** MATERIAL PROVIDED follows **

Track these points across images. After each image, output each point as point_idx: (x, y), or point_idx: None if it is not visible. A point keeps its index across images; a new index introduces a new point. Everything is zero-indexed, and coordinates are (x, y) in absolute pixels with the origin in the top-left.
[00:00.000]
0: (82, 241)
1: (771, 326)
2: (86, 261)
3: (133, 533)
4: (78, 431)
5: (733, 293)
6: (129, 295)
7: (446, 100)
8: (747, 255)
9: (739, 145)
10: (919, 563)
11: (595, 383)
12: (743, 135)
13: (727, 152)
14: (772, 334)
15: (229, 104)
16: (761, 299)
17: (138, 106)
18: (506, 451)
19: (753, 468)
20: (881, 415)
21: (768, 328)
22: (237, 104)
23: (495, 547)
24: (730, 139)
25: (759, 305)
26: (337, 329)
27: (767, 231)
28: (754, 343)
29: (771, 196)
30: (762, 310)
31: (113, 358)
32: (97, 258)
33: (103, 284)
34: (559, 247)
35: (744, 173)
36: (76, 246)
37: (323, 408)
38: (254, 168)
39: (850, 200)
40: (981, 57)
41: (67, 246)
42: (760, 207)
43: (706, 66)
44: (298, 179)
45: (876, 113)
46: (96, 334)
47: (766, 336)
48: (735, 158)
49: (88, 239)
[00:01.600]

** End of MATERIAL PROVIDED **
** MATERIAL PROVIDED follows **

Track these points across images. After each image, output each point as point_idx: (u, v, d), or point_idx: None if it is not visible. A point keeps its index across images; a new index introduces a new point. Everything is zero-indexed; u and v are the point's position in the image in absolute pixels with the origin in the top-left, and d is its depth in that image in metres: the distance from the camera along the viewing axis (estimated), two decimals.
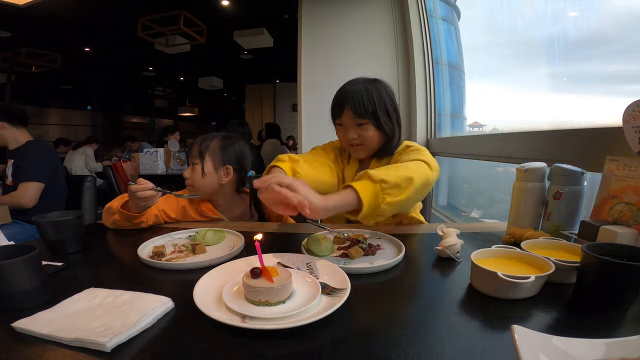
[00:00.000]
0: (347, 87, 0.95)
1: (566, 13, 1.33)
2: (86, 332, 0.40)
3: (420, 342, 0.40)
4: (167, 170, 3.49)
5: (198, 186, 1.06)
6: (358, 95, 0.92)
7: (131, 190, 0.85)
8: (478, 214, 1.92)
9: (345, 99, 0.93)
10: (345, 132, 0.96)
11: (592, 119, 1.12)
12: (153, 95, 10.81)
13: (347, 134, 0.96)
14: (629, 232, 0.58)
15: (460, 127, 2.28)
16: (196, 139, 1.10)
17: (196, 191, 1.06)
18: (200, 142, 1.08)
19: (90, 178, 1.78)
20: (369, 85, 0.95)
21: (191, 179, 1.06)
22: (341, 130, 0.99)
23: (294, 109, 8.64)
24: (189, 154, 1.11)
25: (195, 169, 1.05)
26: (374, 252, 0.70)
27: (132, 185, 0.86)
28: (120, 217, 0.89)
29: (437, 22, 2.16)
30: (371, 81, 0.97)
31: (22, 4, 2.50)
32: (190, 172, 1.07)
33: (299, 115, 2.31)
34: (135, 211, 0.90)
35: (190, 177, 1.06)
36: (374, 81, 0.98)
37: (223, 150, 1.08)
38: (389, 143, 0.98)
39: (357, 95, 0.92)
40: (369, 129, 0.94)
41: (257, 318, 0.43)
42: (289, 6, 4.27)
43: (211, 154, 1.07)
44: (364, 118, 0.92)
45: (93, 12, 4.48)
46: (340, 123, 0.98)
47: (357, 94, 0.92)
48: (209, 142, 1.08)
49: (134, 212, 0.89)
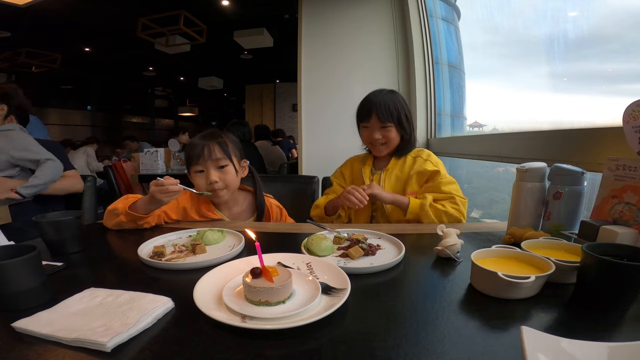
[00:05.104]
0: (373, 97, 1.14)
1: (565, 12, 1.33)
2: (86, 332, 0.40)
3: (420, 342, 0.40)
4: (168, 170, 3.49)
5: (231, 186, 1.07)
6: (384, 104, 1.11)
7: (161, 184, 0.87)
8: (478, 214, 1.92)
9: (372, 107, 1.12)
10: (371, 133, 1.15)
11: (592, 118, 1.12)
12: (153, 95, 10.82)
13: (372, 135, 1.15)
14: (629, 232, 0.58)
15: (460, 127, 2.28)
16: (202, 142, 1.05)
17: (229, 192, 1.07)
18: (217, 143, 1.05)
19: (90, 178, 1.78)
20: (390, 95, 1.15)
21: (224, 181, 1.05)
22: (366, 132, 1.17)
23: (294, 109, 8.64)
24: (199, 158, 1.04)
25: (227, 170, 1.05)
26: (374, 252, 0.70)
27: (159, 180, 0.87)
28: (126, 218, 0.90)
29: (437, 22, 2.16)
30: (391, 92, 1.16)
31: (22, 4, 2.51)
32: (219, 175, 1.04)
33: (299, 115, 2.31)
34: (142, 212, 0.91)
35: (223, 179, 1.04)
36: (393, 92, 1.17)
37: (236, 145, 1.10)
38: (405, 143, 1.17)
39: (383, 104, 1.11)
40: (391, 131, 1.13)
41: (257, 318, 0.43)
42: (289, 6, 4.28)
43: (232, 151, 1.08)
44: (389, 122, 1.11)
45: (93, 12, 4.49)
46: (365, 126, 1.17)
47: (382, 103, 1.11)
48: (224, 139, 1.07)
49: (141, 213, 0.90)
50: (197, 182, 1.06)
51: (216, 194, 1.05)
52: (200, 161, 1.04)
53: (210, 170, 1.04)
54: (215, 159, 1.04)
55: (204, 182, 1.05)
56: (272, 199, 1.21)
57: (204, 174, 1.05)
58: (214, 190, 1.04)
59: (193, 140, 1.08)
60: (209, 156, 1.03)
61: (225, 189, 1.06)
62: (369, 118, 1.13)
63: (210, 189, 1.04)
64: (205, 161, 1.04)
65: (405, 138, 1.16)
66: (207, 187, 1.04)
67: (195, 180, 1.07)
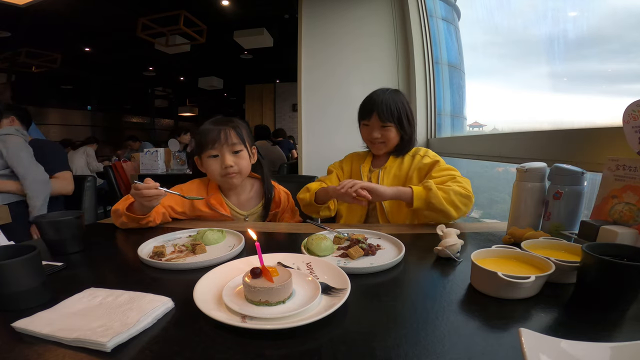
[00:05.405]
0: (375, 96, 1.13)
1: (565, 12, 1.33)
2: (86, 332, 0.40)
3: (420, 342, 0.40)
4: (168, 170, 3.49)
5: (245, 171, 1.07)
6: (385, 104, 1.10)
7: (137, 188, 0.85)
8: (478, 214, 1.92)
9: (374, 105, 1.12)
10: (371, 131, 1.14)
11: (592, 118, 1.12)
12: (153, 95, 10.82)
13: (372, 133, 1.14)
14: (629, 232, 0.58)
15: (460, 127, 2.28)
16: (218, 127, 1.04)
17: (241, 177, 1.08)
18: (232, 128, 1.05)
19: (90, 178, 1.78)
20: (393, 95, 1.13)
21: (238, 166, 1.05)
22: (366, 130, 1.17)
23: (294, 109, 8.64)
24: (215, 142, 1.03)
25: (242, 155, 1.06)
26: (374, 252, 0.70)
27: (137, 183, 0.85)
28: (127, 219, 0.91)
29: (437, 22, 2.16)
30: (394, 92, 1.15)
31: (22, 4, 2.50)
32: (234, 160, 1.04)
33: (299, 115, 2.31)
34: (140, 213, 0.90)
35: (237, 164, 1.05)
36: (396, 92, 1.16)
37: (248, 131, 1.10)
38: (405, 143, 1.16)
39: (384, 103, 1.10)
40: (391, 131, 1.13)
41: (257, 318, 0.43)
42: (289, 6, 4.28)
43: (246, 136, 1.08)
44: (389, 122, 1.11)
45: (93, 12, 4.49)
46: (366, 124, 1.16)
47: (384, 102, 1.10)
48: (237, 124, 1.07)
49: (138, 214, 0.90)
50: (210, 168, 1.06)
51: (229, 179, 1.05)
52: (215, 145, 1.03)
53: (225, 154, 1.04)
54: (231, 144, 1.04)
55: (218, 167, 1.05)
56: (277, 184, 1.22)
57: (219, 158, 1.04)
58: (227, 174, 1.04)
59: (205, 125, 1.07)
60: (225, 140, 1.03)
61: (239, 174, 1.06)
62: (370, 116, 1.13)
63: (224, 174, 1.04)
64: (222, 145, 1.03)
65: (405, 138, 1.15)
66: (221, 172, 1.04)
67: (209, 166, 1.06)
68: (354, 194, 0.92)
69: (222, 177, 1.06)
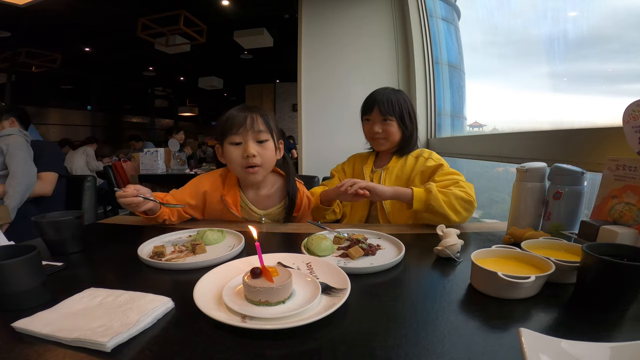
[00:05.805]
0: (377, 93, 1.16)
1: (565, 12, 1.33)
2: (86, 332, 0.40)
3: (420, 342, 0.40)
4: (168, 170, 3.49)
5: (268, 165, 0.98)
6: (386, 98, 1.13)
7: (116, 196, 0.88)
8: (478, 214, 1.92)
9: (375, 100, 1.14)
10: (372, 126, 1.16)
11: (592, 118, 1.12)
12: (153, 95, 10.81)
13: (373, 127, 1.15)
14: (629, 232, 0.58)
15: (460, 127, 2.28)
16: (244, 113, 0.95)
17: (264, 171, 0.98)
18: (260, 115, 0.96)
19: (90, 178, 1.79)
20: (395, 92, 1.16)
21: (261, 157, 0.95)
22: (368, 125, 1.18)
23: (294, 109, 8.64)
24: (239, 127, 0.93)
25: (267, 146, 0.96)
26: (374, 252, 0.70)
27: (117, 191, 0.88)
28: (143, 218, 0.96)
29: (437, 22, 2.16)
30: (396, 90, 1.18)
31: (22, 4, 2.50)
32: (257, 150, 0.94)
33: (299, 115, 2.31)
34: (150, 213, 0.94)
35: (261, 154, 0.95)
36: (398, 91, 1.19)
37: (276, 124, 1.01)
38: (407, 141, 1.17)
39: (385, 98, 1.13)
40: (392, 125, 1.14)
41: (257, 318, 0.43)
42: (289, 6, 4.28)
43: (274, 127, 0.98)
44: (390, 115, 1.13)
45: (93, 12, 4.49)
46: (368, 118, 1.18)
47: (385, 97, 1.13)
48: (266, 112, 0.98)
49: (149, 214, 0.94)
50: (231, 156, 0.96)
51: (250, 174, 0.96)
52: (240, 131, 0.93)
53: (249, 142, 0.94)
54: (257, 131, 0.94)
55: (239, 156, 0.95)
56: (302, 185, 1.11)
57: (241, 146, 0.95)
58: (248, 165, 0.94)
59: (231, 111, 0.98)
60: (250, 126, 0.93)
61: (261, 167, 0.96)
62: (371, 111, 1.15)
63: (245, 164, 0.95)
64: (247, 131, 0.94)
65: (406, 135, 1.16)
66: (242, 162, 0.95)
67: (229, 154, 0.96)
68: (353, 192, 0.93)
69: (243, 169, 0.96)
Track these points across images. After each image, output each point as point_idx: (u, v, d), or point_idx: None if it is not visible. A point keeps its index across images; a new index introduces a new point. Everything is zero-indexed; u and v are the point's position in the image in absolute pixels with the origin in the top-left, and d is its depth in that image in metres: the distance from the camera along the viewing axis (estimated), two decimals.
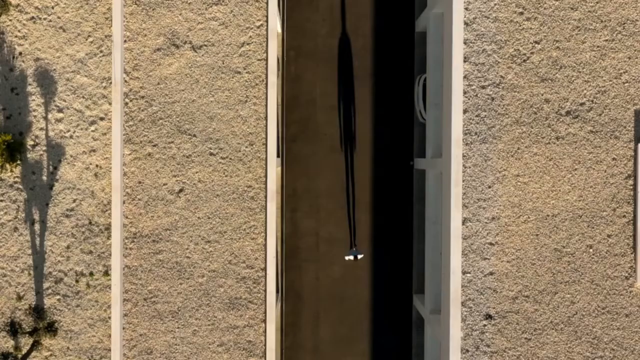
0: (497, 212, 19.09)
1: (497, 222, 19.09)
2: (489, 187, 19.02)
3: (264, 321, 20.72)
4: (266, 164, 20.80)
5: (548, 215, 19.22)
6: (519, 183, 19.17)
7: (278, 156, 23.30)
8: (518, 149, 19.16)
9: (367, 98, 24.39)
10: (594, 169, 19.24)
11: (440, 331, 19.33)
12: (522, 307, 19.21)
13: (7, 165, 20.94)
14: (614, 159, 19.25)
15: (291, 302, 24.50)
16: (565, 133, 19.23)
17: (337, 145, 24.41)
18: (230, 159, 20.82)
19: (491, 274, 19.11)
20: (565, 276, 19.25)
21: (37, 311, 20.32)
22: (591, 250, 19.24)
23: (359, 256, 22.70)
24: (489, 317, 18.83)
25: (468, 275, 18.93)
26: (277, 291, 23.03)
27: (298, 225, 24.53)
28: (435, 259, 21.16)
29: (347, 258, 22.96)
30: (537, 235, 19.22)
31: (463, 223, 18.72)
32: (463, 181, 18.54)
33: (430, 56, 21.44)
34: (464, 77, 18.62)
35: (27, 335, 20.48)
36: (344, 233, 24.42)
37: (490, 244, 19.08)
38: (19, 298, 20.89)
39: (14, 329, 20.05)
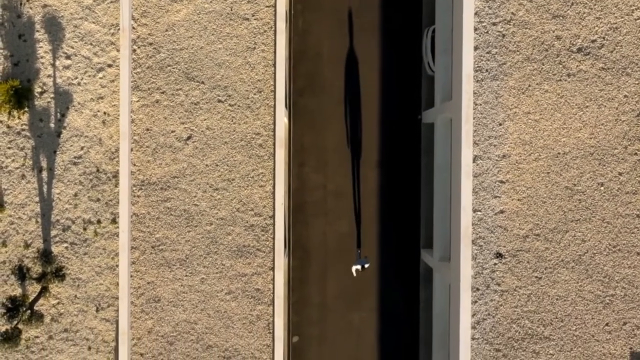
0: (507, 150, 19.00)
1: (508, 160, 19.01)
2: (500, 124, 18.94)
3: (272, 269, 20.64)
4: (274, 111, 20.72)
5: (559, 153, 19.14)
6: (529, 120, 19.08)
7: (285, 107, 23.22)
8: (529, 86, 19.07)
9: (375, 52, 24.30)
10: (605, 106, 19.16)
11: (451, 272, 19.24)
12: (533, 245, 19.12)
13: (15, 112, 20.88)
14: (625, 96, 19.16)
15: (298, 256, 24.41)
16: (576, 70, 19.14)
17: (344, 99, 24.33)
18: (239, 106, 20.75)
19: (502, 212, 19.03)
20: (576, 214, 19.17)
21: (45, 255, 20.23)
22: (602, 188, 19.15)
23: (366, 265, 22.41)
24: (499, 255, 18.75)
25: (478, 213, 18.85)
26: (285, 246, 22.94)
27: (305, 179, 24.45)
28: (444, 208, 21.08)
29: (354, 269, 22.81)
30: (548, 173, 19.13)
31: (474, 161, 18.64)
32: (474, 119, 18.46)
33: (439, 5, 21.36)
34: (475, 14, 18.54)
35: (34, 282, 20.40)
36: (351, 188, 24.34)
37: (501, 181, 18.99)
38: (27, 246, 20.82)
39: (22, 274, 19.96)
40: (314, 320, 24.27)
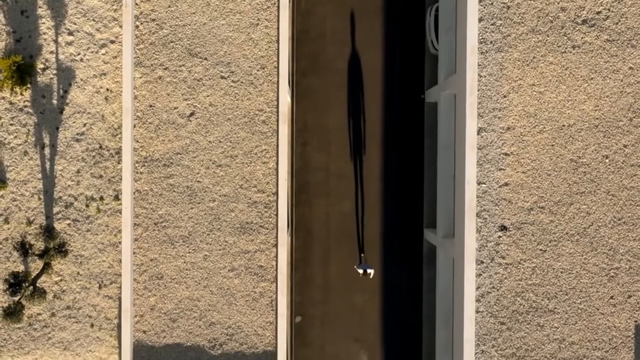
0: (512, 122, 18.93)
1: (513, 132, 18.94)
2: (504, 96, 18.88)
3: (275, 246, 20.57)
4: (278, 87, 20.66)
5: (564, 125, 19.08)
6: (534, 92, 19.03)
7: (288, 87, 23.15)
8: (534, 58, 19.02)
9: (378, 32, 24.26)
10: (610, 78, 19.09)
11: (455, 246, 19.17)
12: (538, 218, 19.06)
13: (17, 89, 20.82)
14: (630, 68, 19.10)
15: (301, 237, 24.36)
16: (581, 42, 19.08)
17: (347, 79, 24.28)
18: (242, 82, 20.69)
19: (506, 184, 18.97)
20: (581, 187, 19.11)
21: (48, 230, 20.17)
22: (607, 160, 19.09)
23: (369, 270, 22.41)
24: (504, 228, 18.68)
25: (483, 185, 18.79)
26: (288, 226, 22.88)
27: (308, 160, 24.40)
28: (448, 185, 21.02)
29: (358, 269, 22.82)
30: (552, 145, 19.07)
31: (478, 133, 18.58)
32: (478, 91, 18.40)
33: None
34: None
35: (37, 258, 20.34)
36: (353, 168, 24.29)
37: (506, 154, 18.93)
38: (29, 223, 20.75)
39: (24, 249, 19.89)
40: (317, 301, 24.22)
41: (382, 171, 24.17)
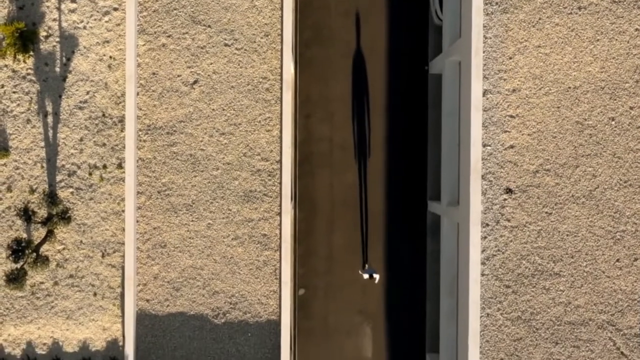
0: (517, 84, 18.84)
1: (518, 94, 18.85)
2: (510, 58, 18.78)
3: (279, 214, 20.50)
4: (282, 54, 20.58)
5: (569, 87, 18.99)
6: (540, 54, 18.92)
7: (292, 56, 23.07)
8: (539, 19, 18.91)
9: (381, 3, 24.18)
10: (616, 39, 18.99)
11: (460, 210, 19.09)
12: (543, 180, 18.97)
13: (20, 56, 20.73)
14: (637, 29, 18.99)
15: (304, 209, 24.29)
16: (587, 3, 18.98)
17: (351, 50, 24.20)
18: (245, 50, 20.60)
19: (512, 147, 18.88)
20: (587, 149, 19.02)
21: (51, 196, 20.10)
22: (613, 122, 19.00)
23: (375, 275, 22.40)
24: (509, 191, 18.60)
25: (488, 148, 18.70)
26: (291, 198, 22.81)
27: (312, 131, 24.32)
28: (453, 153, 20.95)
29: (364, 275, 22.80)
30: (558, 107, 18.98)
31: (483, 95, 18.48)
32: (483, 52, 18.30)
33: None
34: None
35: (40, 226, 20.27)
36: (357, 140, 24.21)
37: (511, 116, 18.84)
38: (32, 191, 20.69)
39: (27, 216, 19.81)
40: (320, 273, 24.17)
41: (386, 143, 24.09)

** End of MATERIAL PROVIDED **
** MATERIAL PROVIDED follows **

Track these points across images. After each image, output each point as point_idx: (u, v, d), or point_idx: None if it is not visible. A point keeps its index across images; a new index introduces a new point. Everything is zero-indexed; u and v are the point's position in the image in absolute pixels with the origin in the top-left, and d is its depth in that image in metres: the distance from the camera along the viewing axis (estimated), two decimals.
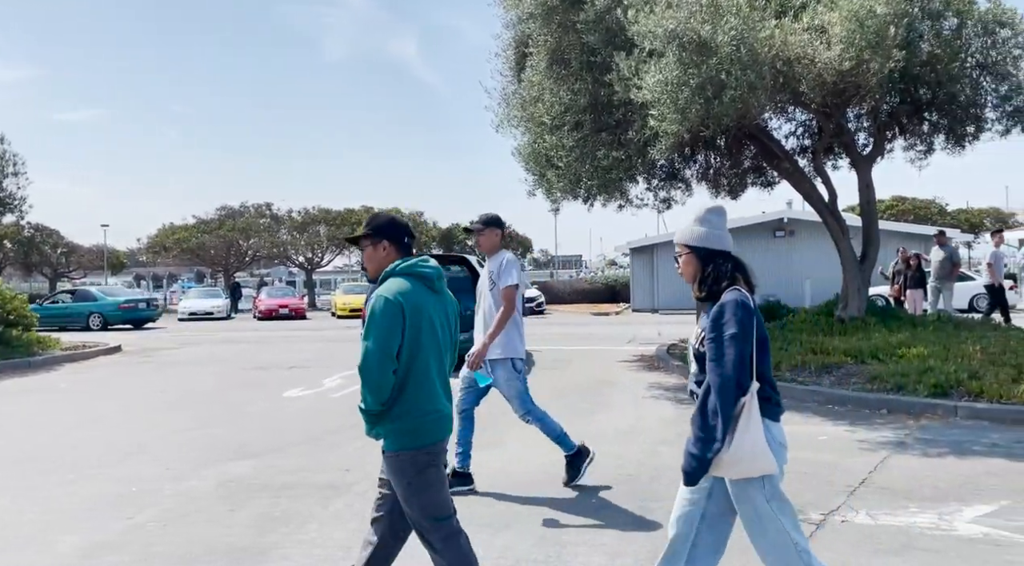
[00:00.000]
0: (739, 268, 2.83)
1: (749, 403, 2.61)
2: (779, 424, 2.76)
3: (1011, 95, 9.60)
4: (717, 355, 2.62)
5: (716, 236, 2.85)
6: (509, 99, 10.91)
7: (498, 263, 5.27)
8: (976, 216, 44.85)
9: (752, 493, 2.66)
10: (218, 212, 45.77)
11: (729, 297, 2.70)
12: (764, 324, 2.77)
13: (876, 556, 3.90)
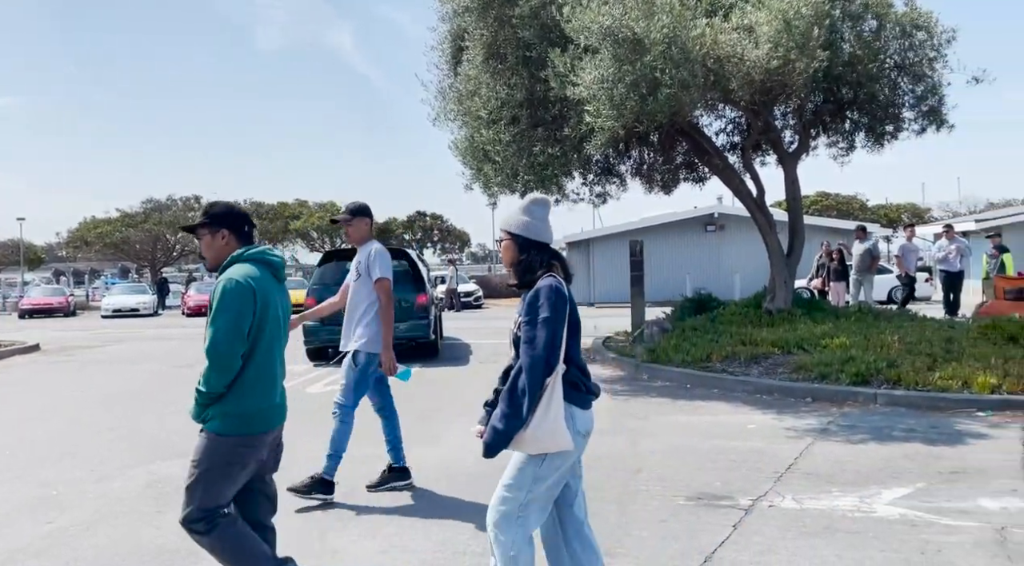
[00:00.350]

** End of MATERIAL PROVIDED **

**WHAT THE EXERCISE ASKS**:
Find the line with "4: (266, 164, 20.80)" in the material above. Reproduce it and each line after it up to and including the line with "38: (19, 298, 20.89)".

**OUTPUT OF THE EXERCISE**:
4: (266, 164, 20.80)
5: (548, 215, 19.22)
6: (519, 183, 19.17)
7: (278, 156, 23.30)
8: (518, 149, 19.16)
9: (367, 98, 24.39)
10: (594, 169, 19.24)
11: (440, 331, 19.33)
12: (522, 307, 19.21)
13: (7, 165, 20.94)
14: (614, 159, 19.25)
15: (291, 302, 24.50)
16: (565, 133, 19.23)
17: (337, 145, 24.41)
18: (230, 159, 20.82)
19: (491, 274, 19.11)
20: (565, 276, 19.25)
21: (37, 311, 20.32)
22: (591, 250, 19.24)
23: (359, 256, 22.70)
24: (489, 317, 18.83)
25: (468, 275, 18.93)
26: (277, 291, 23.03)
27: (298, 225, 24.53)
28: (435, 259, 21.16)
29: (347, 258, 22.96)
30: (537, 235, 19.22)
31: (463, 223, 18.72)
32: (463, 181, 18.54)
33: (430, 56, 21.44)
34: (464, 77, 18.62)
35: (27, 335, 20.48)
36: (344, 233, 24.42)
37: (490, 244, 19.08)
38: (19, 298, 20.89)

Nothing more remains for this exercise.